Canadian Consulting Engineer

Award of Excellence: Edmonton International Airport Office and Control Tower

October 24, 2015
By DIALOG

“This was visually a very impressive project. Combining the control tower with an office building above the terminal was challenging. The steel shear walls were innovative. A lot of the solutions are partly driven by the structure, partly driven by the architecture, which means it’s a truly integrated solution.” – Jury

From the October-November 2015 print edition, p. 45

Edmonton International Airport Office and Control Tower.  Phto:  DIALOG.

Edmonton International Airport Office and Control Tower. Phto: DIALOG.

The Edmonton International Airport is a transportation hub that lies south of the city on the open Alberta prairie. DIALOG’s interdisciplinary team designed a new structure on top of the main terminal, creating a distinctive landmark for the Edmonton Region.

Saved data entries
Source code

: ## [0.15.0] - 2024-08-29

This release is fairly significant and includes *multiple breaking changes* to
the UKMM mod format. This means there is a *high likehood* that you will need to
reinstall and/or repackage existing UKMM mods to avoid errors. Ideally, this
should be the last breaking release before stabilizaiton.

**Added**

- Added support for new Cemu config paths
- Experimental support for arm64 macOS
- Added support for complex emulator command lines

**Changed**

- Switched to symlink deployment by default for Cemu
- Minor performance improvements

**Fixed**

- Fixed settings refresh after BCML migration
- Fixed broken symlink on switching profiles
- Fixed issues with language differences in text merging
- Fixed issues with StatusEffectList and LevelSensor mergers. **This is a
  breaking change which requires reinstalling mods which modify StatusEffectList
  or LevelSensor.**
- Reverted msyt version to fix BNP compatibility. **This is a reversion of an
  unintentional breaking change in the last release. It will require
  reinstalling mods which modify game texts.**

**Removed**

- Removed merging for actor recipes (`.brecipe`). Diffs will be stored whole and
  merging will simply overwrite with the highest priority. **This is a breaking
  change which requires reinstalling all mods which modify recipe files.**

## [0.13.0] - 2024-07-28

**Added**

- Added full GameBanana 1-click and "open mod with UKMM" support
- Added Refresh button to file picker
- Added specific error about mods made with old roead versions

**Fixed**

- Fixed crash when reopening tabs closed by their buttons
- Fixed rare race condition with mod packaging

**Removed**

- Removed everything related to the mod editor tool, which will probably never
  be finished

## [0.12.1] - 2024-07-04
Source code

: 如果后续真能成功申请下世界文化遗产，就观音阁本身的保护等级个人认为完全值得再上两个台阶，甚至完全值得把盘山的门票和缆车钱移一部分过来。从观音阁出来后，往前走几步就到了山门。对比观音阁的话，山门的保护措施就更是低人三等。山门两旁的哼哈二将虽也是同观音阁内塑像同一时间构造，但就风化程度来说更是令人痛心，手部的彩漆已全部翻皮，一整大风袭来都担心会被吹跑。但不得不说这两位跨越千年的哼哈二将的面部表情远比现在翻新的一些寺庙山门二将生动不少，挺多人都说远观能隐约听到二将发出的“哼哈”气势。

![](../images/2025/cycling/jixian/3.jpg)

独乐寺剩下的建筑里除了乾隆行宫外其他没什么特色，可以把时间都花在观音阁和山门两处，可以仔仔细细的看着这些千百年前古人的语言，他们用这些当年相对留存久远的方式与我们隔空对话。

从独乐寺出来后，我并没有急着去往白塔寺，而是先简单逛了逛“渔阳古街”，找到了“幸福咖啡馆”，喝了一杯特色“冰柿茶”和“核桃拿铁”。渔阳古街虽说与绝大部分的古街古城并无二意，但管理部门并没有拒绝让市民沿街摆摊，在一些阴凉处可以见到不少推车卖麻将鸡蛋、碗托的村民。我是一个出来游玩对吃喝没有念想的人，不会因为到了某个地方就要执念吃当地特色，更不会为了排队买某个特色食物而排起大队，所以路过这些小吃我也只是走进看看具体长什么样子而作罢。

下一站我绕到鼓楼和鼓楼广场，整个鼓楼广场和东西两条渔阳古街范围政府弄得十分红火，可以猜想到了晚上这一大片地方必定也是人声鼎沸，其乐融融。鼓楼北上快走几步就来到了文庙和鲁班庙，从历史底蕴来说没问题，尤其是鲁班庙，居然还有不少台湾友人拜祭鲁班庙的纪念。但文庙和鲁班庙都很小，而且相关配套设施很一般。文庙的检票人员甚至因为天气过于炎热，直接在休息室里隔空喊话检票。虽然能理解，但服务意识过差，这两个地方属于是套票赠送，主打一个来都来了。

Job item = Reproduce the passage from the airport award article that begins at the words "Canadian Consulting Engineer" and stops after "Tower. Phto: DIALOG.".

Output for this task =
Canadian Consulting Engineer

Award of Excellence: Edmonton International Airport Office and Control Tower

October 24, 2015
By DIALOG

“This was visually a very impressive project. Combining the control tower with an office building above the terminal was challenging. The steel shear walls were innovative. A lot of the solutions are partly driven by the structure, partly driven by the architecture, which means it’s a truly integrated solution.” – Jury

From the October-November 2015 print edition, p. 45

Edmonton International Airport Office and Control Tower.  Phto:  DIALOG.

Edmonton International Airport Office and Control Tower. Phto: DIALOG.